So what is your value proposition?
Two articles out this past week should be read carefully and together. And then, if you are in the "we've got to charge readers online" camp, step back and brutally ask yourself, "Are we really producing anything they'd want to buy?"
To me, that is the biggest point to take away from Mark Shapiro's "Open for Business," a lengthy and useful reprise of the free vs. paid debate in this month's Columbia Journalism Review. In another fascinating case of online turning things around 180 degrees, Shapiro posits at the end that, perhaps, all that "process" news that newsrooms have been running away from might actually be the stuff you can charge for.

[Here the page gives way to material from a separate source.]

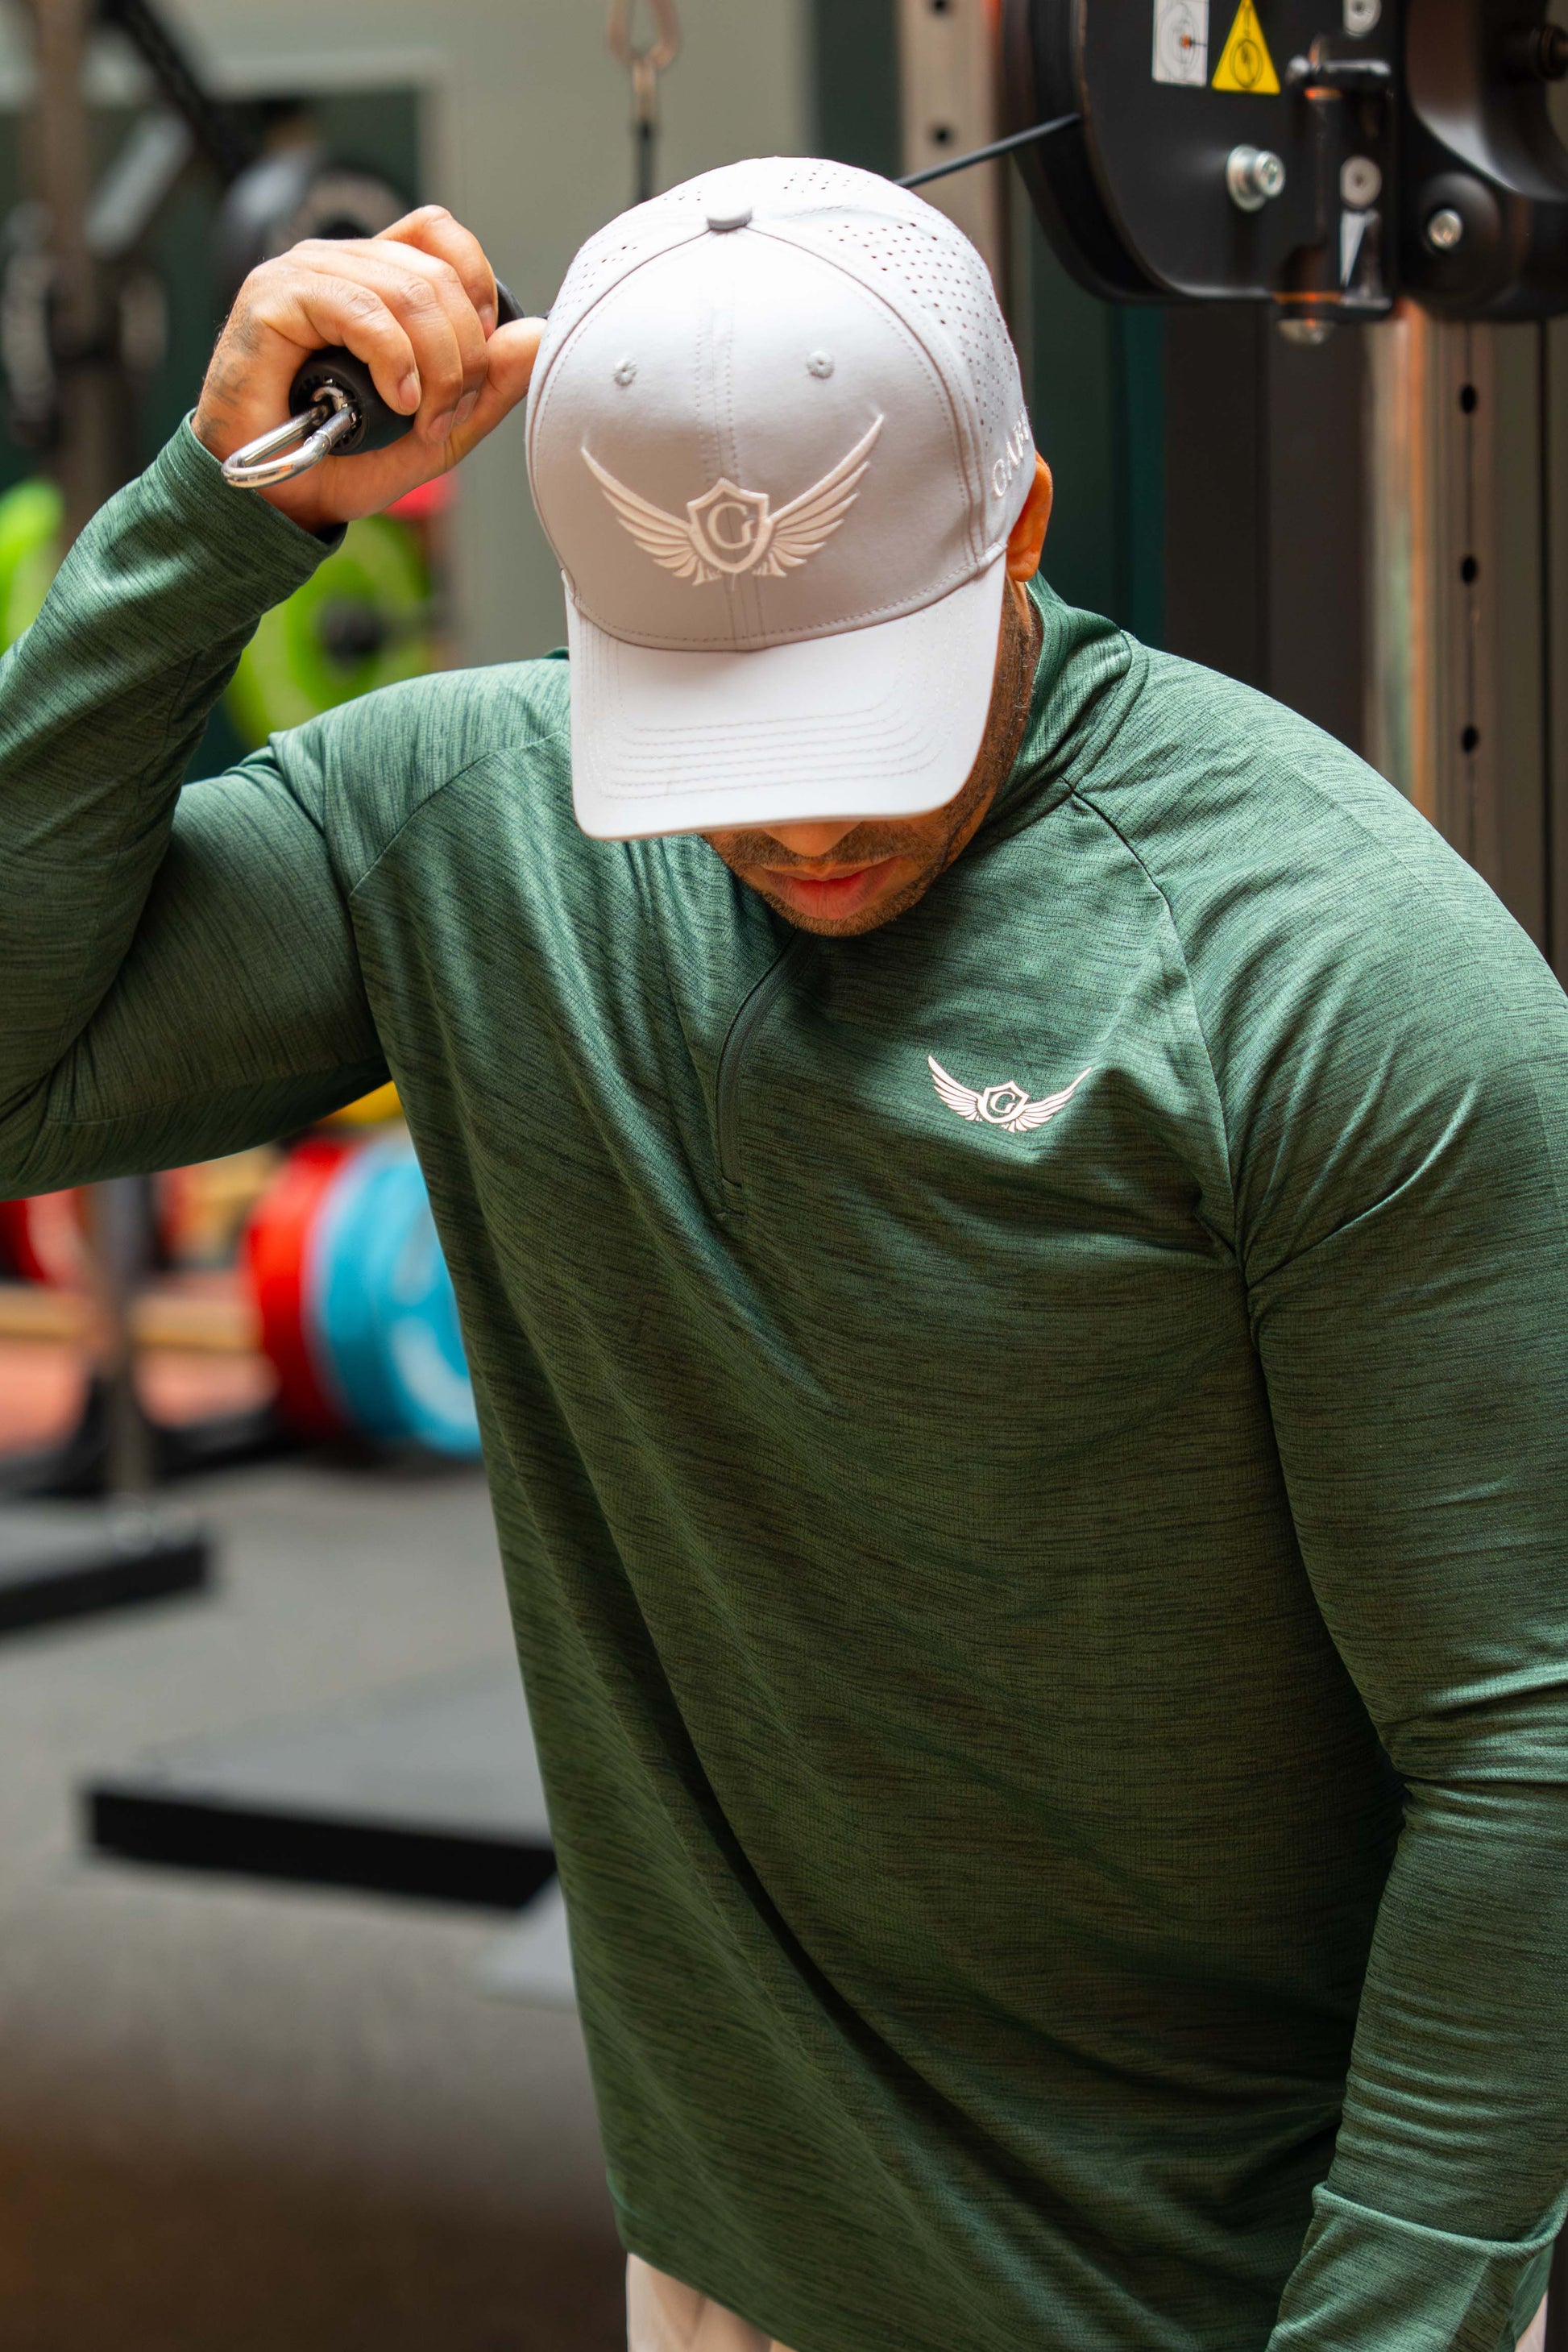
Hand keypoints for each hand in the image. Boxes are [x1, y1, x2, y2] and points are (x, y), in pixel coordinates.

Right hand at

What seems clear is that mere geography simply isn't enough. I've spent the summer in the newsroom of a small community daily, and I think if a hard look was taken at the daily content, little of it would entice a wooden nickel from most of its readers. As might be expected, much of the daily news agenda is driven by news releases, police reports, news conferences and similar events. The paper is worried about TV stations in a nearby city stealing its thunder, yet these are precisely the things on which it is easy to do so.

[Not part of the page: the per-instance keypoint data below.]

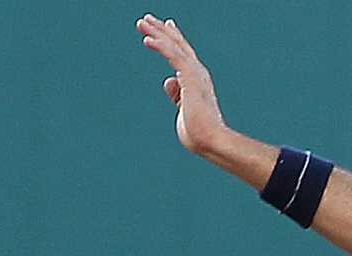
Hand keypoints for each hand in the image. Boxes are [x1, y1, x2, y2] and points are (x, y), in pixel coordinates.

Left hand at [137, 14, 228, 158]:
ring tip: (141, 22)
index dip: (174, 39)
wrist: (210, 141)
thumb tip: (167, 80)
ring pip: (173, 46)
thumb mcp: (183, 110)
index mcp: (197, 80)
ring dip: (156, 32)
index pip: (184, 54)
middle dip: (161, 30)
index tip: (166, 26)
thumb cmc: (198, 133)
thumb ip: (176, 94)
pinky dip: (159, 45)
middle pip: (177, 45)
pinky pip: (172, 56)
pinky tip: (146, 39)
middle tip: (147, 19)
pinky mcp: (189, 77)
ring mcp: (195, 74)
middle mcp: (197, 72)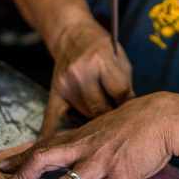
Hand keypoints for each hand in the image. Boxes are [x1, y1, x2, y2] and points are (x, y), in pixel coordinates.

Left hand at [0, 93, 178, 178]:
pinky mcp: (121, 176)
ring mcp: (102, 163)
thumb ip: (90, 138)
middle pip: (43, 161)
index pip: (43, 146)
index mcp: (82, 136)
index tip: (1, 167)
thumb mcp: (106, 124)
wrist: (166, 117)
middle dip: (19, 178)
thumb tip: (78, 149)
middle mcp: (85, 148)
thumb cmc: (139, 120)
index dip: (20, 158)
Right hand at [40, 19, 134, 137]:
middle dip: (111, 115)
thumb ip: (125, 85)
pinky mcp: (55, 90)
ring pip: (85, 113)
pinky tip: (46, 144)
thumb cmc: (102, 48)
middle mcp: (82, 72)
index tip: (132, 109)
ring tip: (102, 113)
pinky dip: (49, 131)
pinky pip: (52, 115)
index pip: (120, 92)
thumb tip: (130, 116)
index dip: (128, 102)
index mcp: (102, 61)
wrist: (72, 33)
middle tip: (117, 119)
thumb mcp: (120, 59)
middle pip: (101, 108)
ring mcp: (66, 83)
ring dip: (95, 115)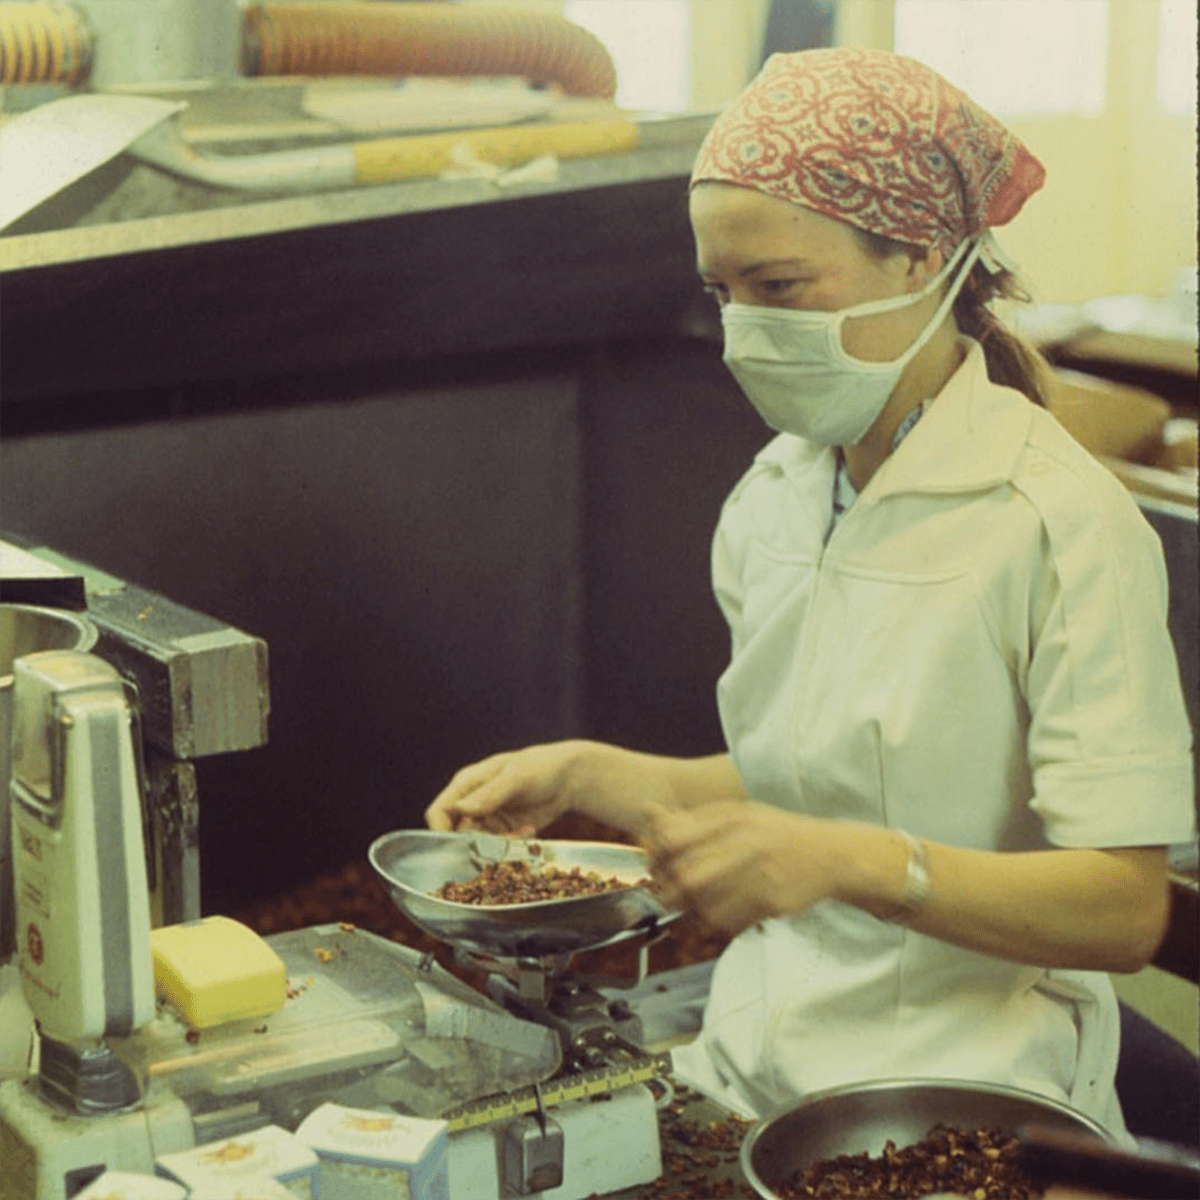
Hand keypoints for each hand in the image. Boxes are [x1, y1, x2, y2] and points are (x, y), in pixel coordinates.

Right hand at [425, 743, 579, 836]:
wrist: (570, 777)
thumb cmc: (541, 766)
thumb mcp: (517, 777)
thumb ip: (490, 794)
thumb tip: (462, 809)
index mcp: (466, 784)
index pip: (439, 813)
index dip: (442, 833)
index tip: (461, 847)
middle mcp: (472, 803)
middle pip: (458, 836)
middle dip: (479, 843)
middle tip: (505, 839)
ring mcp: (487, 818)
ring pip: (479, 846)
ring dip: (499, 846)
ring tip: (523, 831)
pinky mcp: (503, 831)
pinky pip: (498, 848)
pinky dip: (513, 845)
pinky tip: (529, 830)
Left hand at [643, 801, 839, 934]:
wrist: (831, 854)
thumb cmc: (777, 834)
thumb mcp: (739, 814)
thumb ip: (696, 818)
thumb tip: (650, 814)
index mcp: (734, 817)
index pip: (676, 839)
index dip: (657, 858)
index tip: (655, 867)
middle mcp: (746, 842)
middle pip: (688, 876)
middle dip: (670, 891)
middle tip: (668, 896)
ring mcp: (762, 873)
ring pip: (707, 904)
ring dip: (691, 912)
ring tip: (691, 909)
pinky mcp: (773, 901)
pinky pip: (732, 919)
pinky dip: (717, 923)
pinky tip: (717, 917)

Follow Shapiro's with a piece at Paid Content from Bill Grueskin, former Wall Street Journal deputy managing editor and ME at WSJ.com. Gureskin argues that all this jabbering over aggregatgors like Google obscures the real problem. What is it? Well, here's his punch line:
In other words, dear newsrooms, little of what you are doing has a value proposition for your readers. Yeah, those are tough words to hear - and I've said them enough, too. And, as Shapiro kind of glances by in his piece, they raise tough philosophical questions, such as if my newsroom can't do it all, what does it stop doing? Put another way -- Whom do we leave out, which some scholars would rephrase as whom do you marginalize? (Famously expressed by Tuchman in one aspect as the "symbolic annihilation of women.")
News sites are in a heap of trouble these days, and it’s tempting to see aggregators, bloggers and other third-party sites as the villains. It’s also possible to see them as the saviors, for the users they can send to a site.

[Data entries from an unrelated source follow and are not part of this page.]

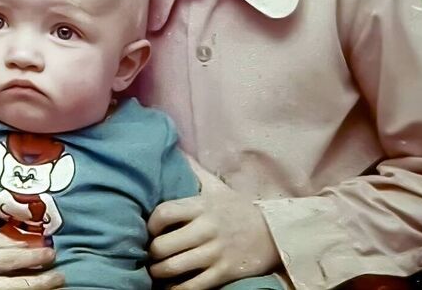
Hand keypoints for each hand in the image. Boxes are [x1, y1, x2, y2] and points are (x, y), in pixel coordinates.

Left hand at [148, 164, 280, 289]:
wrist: (275, 234)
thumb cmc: (238, 209)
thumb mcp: (217, 187)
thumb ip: (194, 170)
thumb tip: (173, 145)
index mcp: (202, 206)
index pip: (165, 212)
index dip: (150, 223)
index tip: (147, 228)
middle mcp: (207, 229)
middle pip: (165, 244)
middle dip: (150, 252)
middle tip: (146, 253)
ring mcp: (216, 253)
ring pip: (175, 267)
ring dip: (158, 272)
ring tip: (153, 271)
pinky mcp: (225, 273)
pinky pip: (193, 286)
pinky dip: (177, 289)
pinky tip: (169, 287)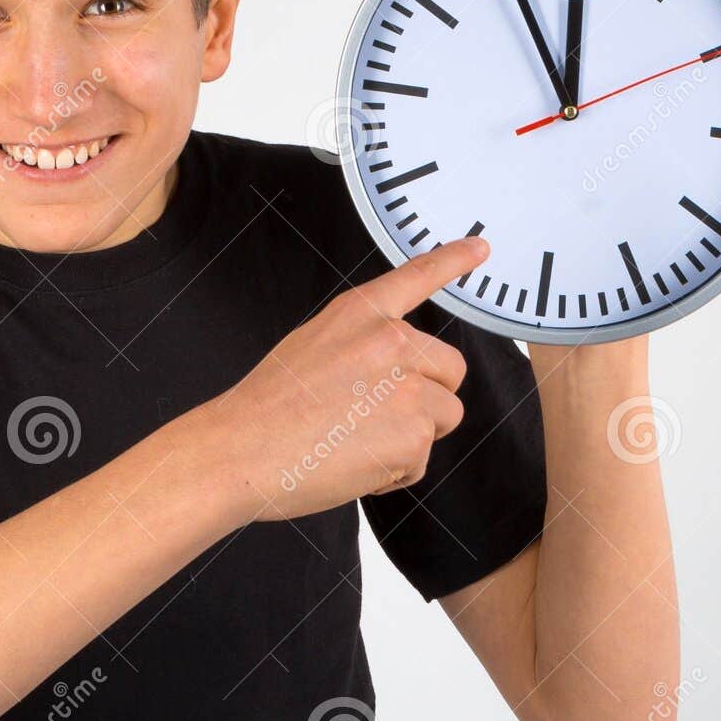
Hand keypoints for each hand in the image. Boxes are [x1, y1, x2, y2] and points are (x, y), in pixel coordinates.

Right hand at [202, 235, 488, 523]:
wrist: (241, 451)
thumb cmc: (267, 410)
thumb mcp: (312, 347)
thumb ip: (362, 345)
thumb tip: (399, 371)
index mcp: (360, 314)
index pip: (416, 276)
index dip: (453, 260)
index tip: (479, 248)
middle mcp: (390, 341)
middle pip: (451, 369)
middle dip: (428, 395)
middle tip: (373, 416)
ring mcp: (406, 387)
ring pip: (444, 416)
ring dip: (411, 436)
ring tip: (356, 442)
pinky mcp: (412, 434)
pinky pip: (422, 459)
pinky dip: (394, 471)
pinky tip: (352, 464)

In fact, until publishers and editors figure out how to identify and engage their readers and make money off of that traffic, aggregators are more a distraction from the real crisis than the cause of it.
Mark Potts also takes up the idea:
Think newspapers are full of unique content? Well, sit down some day with a copy of just about any paper and circle what's truly unique and unavailable anywhere else. The result isn't pretty. Do the same thing with the paper's Web site, and you quickly realize that the problem is compounded by presentation that just isn't very compelling, to put it charitably.